We also believe that green grasshoppers coming into your house
means good news is on the way: the brown ones have no news
at all (maybe it’s a case of: “no news is good
news”?), so they probably should both be made welcome.
A cricket, on the other hand, means that rain is due to fall,
as does the presence of flying cockroaches. I have a feeling
that these are not all strictly superstitions. There may be
some instinct angle to the whole thing which I don’t
fully understand. I have this friend who jokingly insists
that this connection between crickets and rain may be one
of the reasons why it rains so often during the cricket season.
Sure, sure, blame it all on the poor insects, even the weather.

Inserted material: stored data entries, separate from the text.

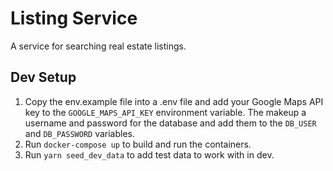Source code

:# Listing Service

A service for searching real estate listings.

## Dev Setup

1. Copy the env.example file into a .env file and add your Google Maps API key to the `GOOGLE_MAPS_API_KEY` environment
   variable. The makeup a username and password for the database and add them to the `DB_USER` and `DB_PASSWORD` variables.
2. Run `docker-compose up` to build and run the containers.
3. Run `yarn seed_dev_data` to add test data to work with in dev.
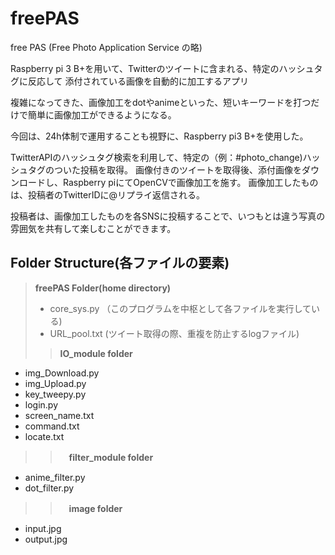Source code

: # freePAS
free PAS (Free Photo Application Service の略)

Raspberry pi 3 B+を用いて、Twitterのツイートに含まれる、特定のハッシュタグに反応して
添付されている画像を自動的に加工するアプリ

複雑になってきた、画像加工をdotやanimeといった、短いキーワードを打つだけで簡単に画像加工ができるようになる。

今回は、24h体制で運用することも視野に、Raspberry pi3 B+を使用した。

TwitterAPIのハッシュタグ検索を利用して、特定の（例：#photo_change)ハッシュタグのついた投稿を取得。
画像付きのツイートを取得後、添付画像をダウンロードし、Raspberry piにてOpenCVで画像加工を施す。
画像加工したものは、投稿者のTwitterIDに@リプライ返信される。

投稿者は、画像加工したものを各SNSに投稿することで、いつもとは違う写真の雰囲気を共有して楽しむことができます。

## Folder Structure(各ファイルの要素)

> **freePAS Folder(home directory)**
 > * core_sys.py （このプログラムを中枢として各ファイルを実行している)
 > * URL_pool.txt (ツイート取得の際、重複を防止するlogファイル) 
>> **IO_module folder**
   *	img_Download.py    
   *	img_Upload.py  
   *	key_tweepy.py
   *	login.py
   *	screen_name.txt
   *	command.txt
   *	locate.txt  
>>　**filter_module folder**
   * anime_filter.py
   *	dot_filter.py    
>>　**image folder**
   *	input.jpg
   *	output.jpg

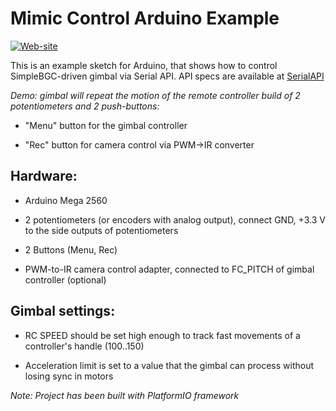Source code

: Mimic Control Arduino Example
==========================================
[![Web-site](https://www.basecamelectronics.com/img/logo.basecam.onwhite.png)](https://www.basecamelectronics.com)

This is an example sketch for Arduino, that shows how to control
SimpleBGC-driven gimbal via Serial API. API specs are available at
[SerialAPI](http://www.basecamelectronics.com/serialapi/)

*Demo: gimbal will repeat the motion of the remote controller build of 2 potentiometers and 2 push-buttons:*

- "Menu" button for the gimbal controller

- "Rec" button for camera control via PWM->IR converter

## Hardware:

- Arduino Mega 2560

- 2 potentiometers (or encoders with analog output), connect GND, +3.3 V to the side outputs of potentiometers

- 2 Buttons (Menu, Rec)

- PWM-to-IR camera control adapter, connected to FC_PITCH of gimbal controller (optional)

## Gimbal settings:

- RC SPEED should be set high enough to track fast movements of a controller's handle (100..150)

- Acceleration limit is set to a value that the gimbal can process without losing sync in motors

*Note: Project has been built with PlatformIO framework*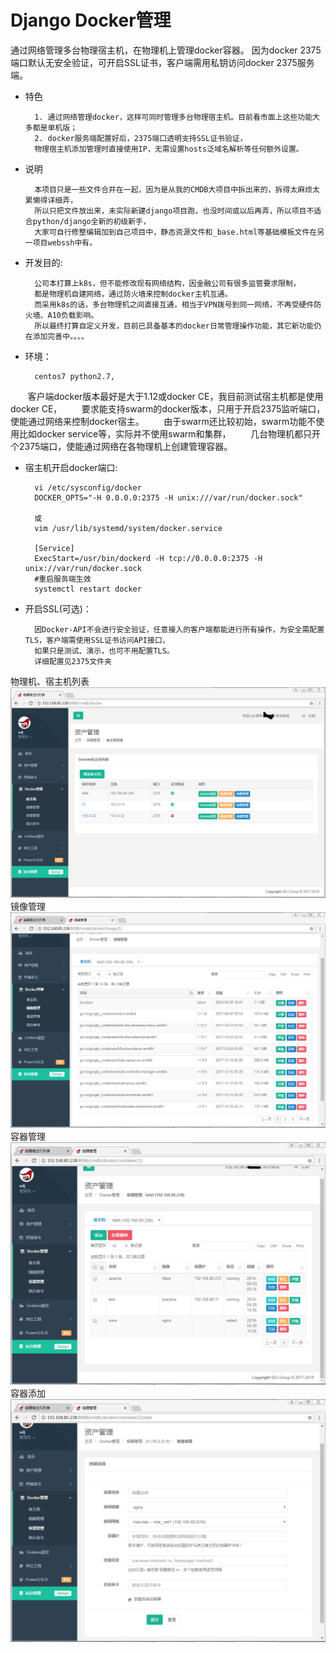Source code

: # Django Docker管理
通过网络管理多台物理宿主机，在物理机上管理docker容器。
因为docker 2375端口默认无安全验证，可开启SSL证书，客户端需用私钥访问docker 2375服务端。


* 特色
        
        1. 通过网络管理docker，这样可同时管理多台物理宿主机。目前看市面上这些功能大多都是单机版；
        2. docker服务端配置好后，2375端口透明支持SSL证书验证，
        物理宿主机添加管理时直接使用IP，无需设置hosts泛域名解析等任何额外设置。
        
        
* 说明
        
        本项目只是一些文件合并在一起，因为是从我的CMDB大项目中拆出来的，拆得太麻烦太累懒得详细弄，
        所以只把文件放出来，未实际新建django项目跑，也没时间或以后再弄，所以项目不适合python/django全新的初级新手，
        大家可自行修整编辑加到自己项目中，静态资源文件和_base.html等基础模板文件在另一项目webssh中有。

* 开发目的:
        
        公司本打算上k8s，但不能修改现有网络结构，因金融公司有很多监管要求限制，
        都是物理机自建网络，通过防火墙来控制docker主机互通。
        而采用k8s的话，多台物理机之间直接互通，相当于VPN拨号到同一网络，不再受硬件防火墙、A10负载影响。
        所以最终打算自定义开发，目前已具备基本的docker日常管理操作功能，其它新功能仍在添加完善中。。。。


* 环境：
        
        centos7 python2.7,
        客户端docker版本最好是大于1.12或docker CE，我目前测试宿主机都是使用docker CE，
        要求能支持swarm的docker版本，只用于开启2375监听端口，使能通过网络来控制docker宿主。
        由于swarm还比较初始，swarm功能不使用比如docker service等，实际并不使用swarm和集群，
        几台物理机都只开个2375端口，使能通过网络在各物理机上创建管理容器。


* 宿主机开启docker端口:
        
        vi /etc/sysconfig/docker
        DOCKER_OPTS="-H 0.0.0.0:2375 -H unix:///var/run/docker.sock"

        或
        vim /usr/lib/systemd/system/docker.service

        [Service]
        ExecStart=/usr/bin/dockerd -H tcp://0.0.0.0:2375 -H unix://var/run/docker.sock
        #重启服务端生效
        systemctl restart docker

* 开启SSL(可选)：
        
        因Docker-API不会进行安全验证，任意接入的客户端都能进行所有操作，为安全需配置TLS，客户端需使用SSL证书访问API接口，
        如果只是测试、演示，也可不用配置TLS。
        详细配置见2375文件夹

物理机、宿主机列表
![](./1.png)
镜像管理
![](./2.png)
容器管理
![](./3.png)
容器添加
![](./4.png)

Hey, why not? Makes a change from blaming it all (even the
bad weather) on the government – no matter which political
party is in power.
And while in the insect world, my mother always believed that
if a ladybug alighted on your person, it meant that some money
was forthcoming. She may have been right: there isn’t
much money around these days; there don’t seem to be
any ladybugs either.
As a matter of fact, things are so bad, that maybe we should
be looking to import an entire container of the cute little
beggars.
Personally, I’m going out into the bush, as soon as
I put this pen down, and going on a ladybug hunt.
It’s better than just sitting around, waiting for things
to happen. If I find any, I may start a business, renting
them out.
Book yours early, to avoid the rush, and the long lines.